The Transiting Exoplanet Survey Satellite (TESS) mission was launched in April of 2018 as a successor to NASA's Kepler Space Telescope, with the spacecraft using low-noise cameras to study distant star systems. It works by monitoring those stars for dips in light that may be indicative of planets or other bodies passing in front of them. Ideally, some of those it discovers will be habitable worlds that could harbor some form of life, with a few resembling our own Earth already under its belt.

Launched in 2015, the Breakthrough Listen (BL) project, meanwhile, is using the world's premier space observatories to try and identify radio signals coming from our closest 100,00 stars that could be indicative of intelligent life. Which is to say, the two share some common interests.

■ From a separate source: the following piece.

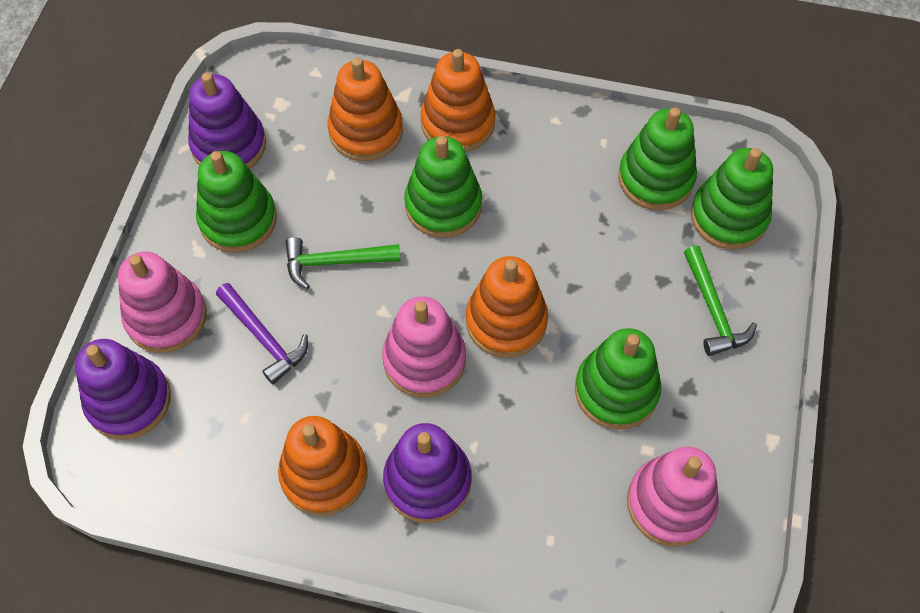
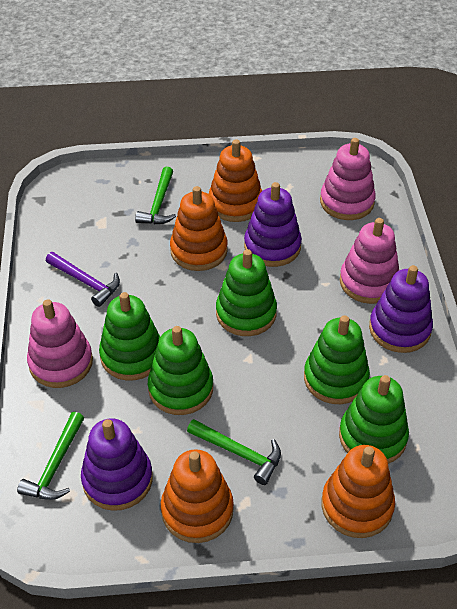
green hammer: 2 -> 3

Announced on Wednesday, the new collaboration will instantly add 1,000 new "objects of interest" to Breakthrough Listen's target list, which had already been identified by TESS. The two will also work to leverage TESS' expertise on planetary alignment to refine BL's searching strategies, and BL will analyze TESS's existing data for strange, irregular dips in light.

As a planet passes in front of its star and causes a temporary dimming in light, which is today's primary method of exoplanet detection, these dips are more or less predictable due to the planet's orbital path. But when these dimming events are unpredictable, that's where things get interesting, as exhibited by Boyajian's star which flickers and fades with strange irregularity. Although unlikely, some suspect this could be the result of large scale alien megastructures built light years away.

“The discovery by the Kepler spacecraft of Boyajian’s Star, an object with wild, and apparently random, variations in its lightcurve, sparked great excitement and a range of possible explanations, of which megastructures were just one,” Dr. Andrew Siemion, leader of the Breakthrough Listen science team. “Follow-up observations have suggested that dust particles in orbit around the star are responsible for the dimming, but studies of anomalies like this are expanding our knowledge of astrophysics, as well as casting a wider net in the search for technosignatures.”

The two will also be working with data pulled from BL's primary facilities in the Green Bank Telescope and Parkes Telescope, along with other observatories around the world.

“It’s exciting that the world’s most powerful SETI search, with our partner facilities across the globe, will be collaborating with the TESS team and our most capable planet-hunting machine,” remarked Dr. Worden. “We’re looking forward to working together as we try to answer one of the most profound questions about our place in the Universe: Are we alone?”